Start of Data extract

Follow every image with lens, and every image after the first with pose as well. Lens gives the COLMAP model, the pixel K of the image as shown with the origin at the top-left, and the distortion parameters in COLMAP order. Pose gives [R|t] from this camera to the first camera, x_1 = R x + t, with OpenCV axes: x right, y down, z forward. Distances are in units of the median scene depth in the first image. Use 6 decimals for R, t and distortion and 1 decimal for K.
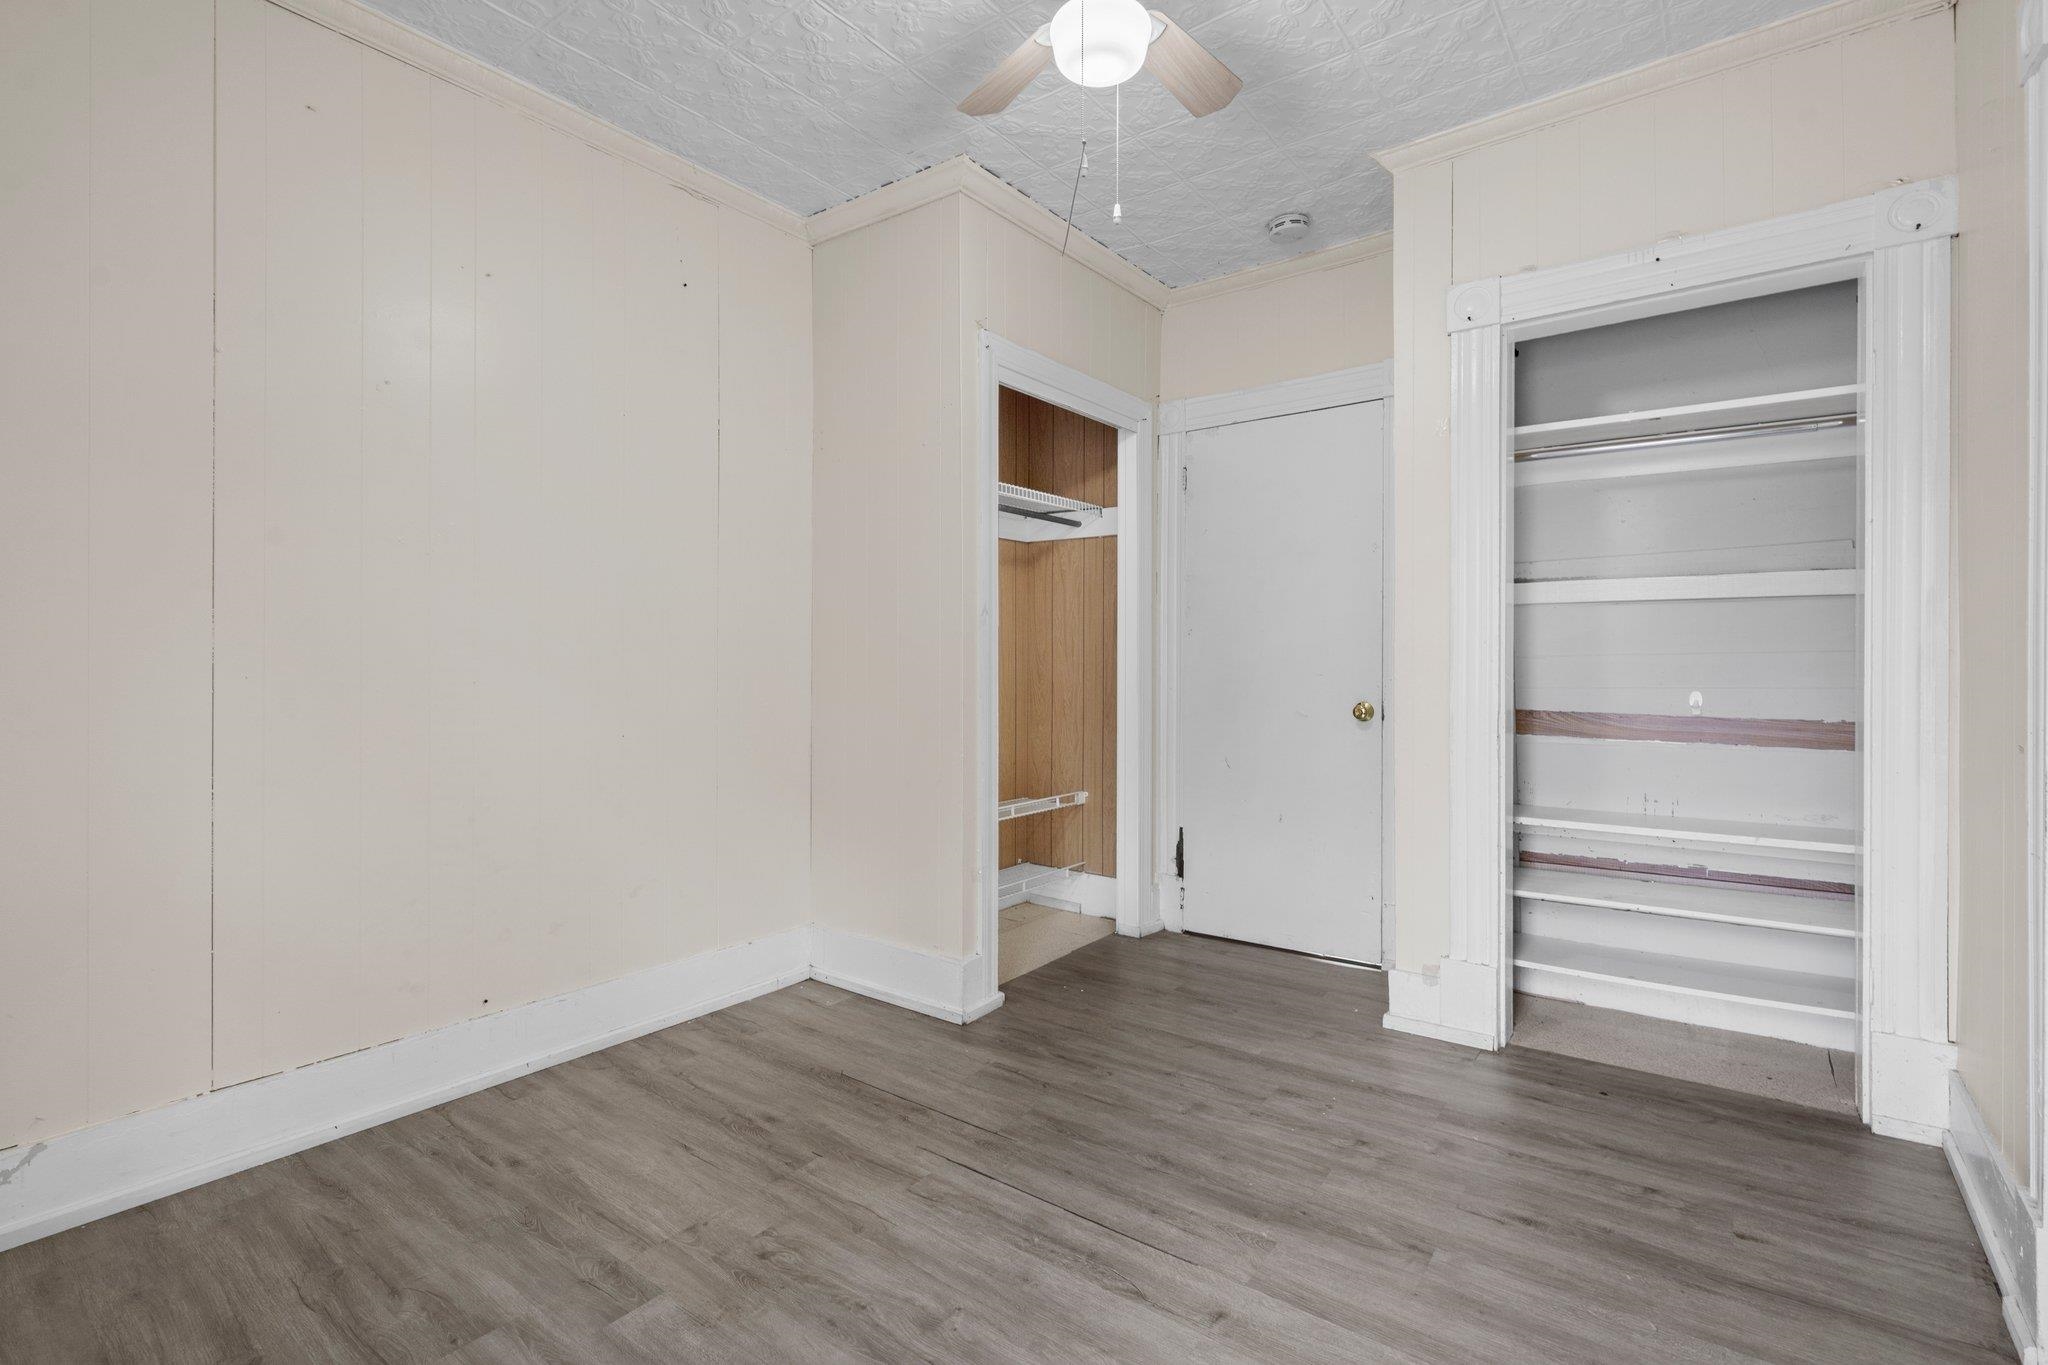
lens RADIAL K [[915.1, 0, 1029.8], [0, 915.1, 670.7], [0, 0, 1]] dist [-0.000881, -0.000999]
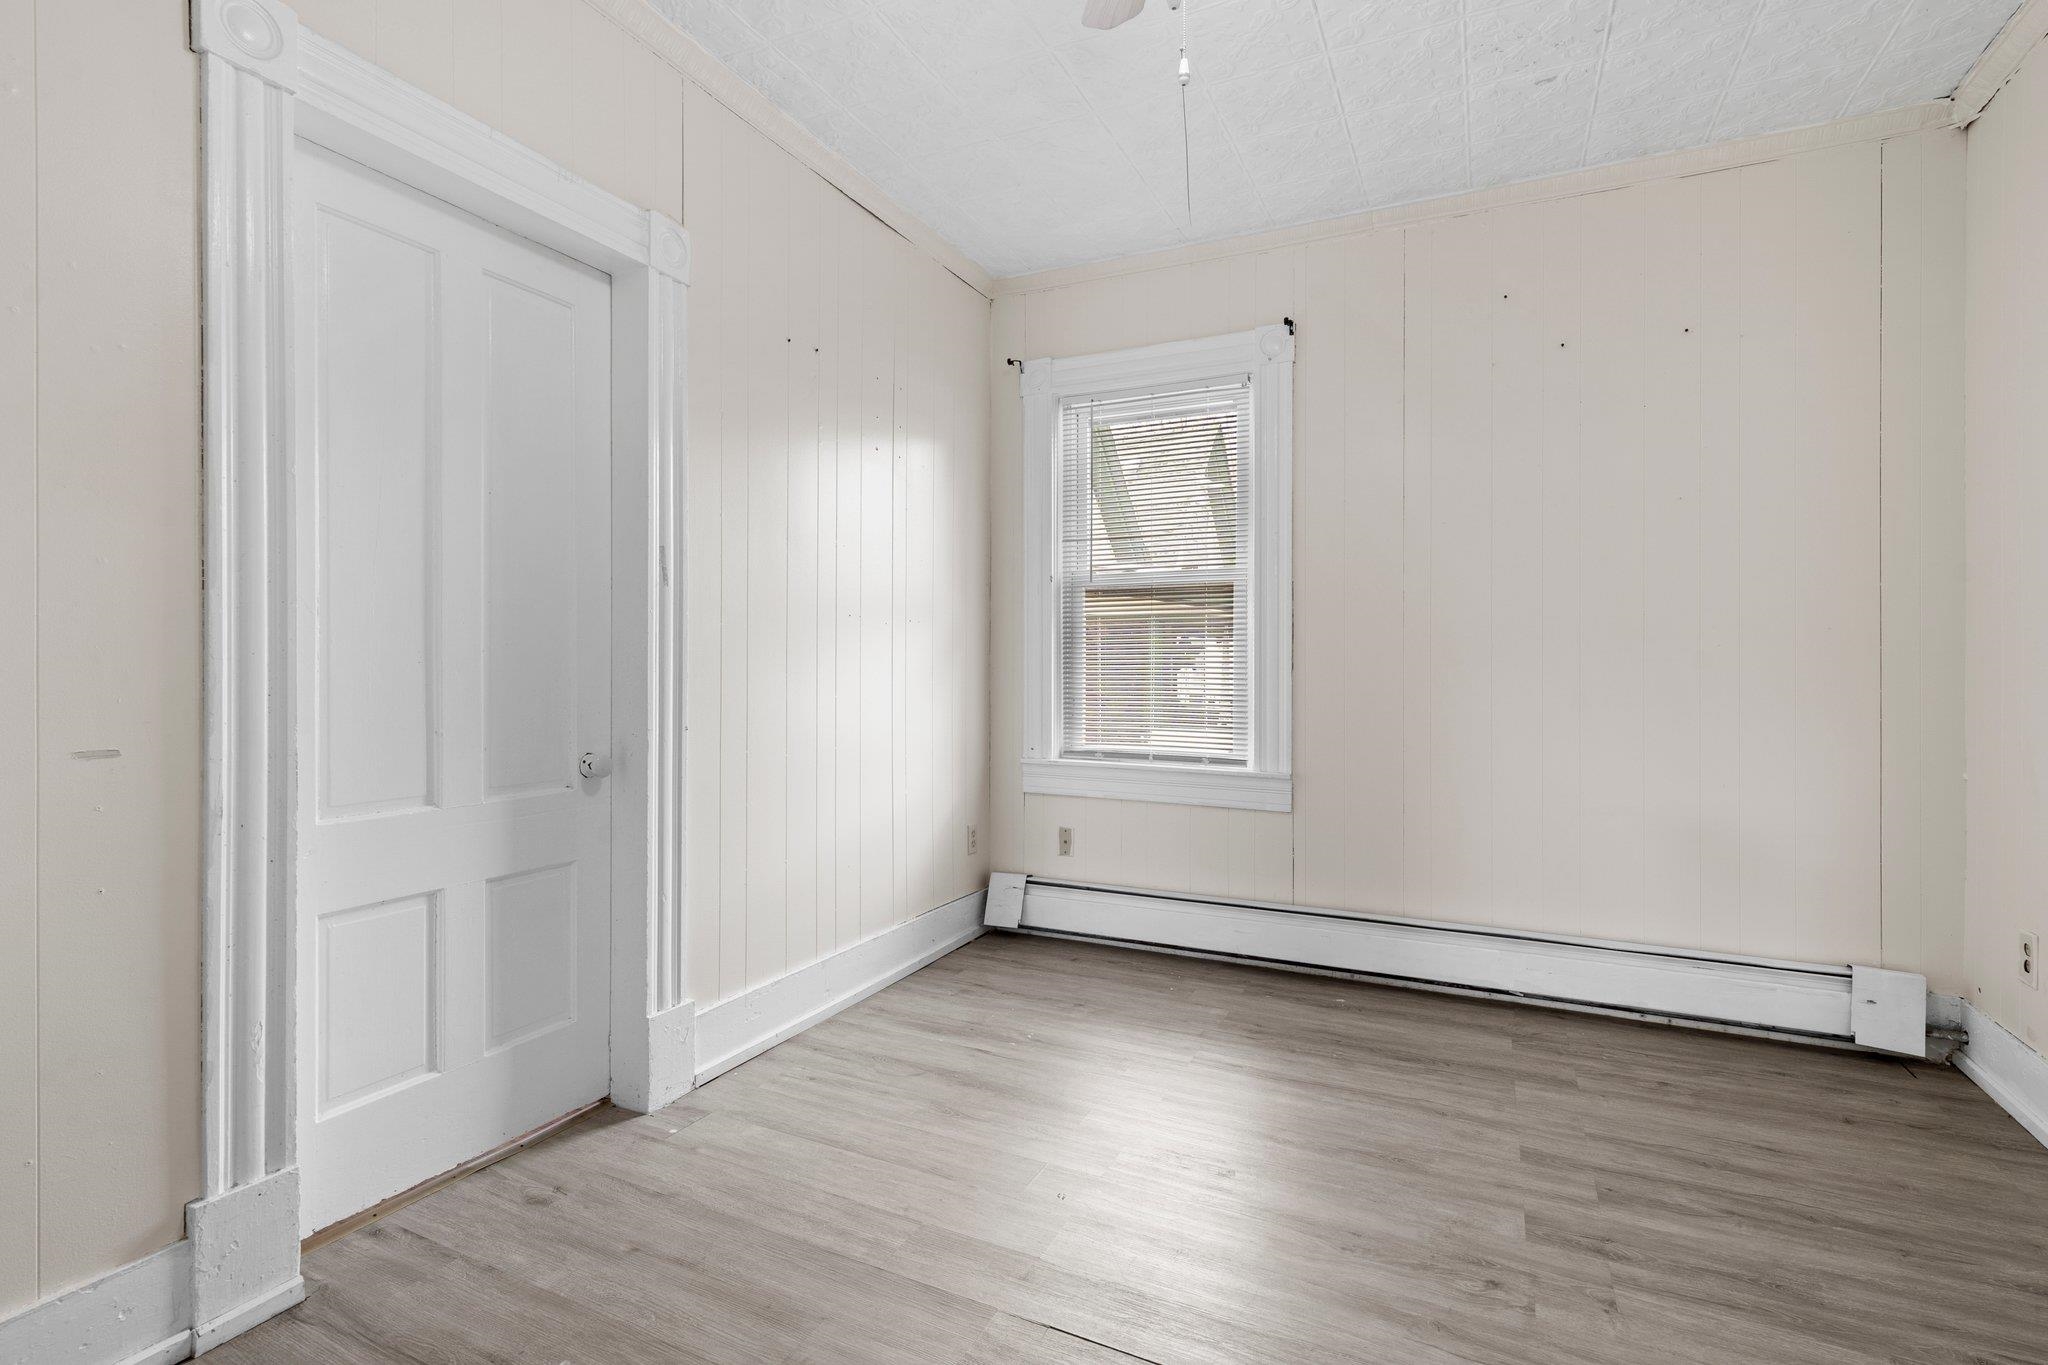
lens RADIAL K [[915.1, 0, 1029.8], [0, 915.1, 670.7], [0, 0, 1]] dist [-0.000881, -0.000999]
pose [[-0.983788, -0.004306, -0.179285, 0.368042], [-0.004739, 0.999987, 0.001985, -0.000514], [0.179274, 0.002802, -0.983795, 1.895705]]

End of Data extract

• [Exercise] Copy out the full material exactly. Pictures should not appear in it.

• [Answer to this task]
Follow every image with lens, and every image after the first with pose as well. Lens gives the COLMAP model, the pixel K of the image as shown with the origin at the top-left, and the distortion parameters in COLMAP order. Pose gives [R|t] from this camera to the first camera, x_1 = R x + t, with OpenCV axes: x right, y down, z forward. Distances are in units of the median scene depth in the first image. Use 6 decimals for R, t and distortion and 1 decimal for K.
lens RADIAL K [[915.1, 0, 1029.8], [0, 915.1, 670.7], [0, 0, 1]] dist [-0.000881, -0.000999]
lens RADIAL K [[915.1, 0, 1029.8], [0, 915.1, 670.7], [0, 0, 1]] dist [-0.000881, -0.000999]
pose [[-0.983788, -0.004306, -0.179285, 0.368042], [-0.004739, 0.999987, 0.001985, -0.000514], [0.179274, 0.002802, -0.983795, 1.895705]]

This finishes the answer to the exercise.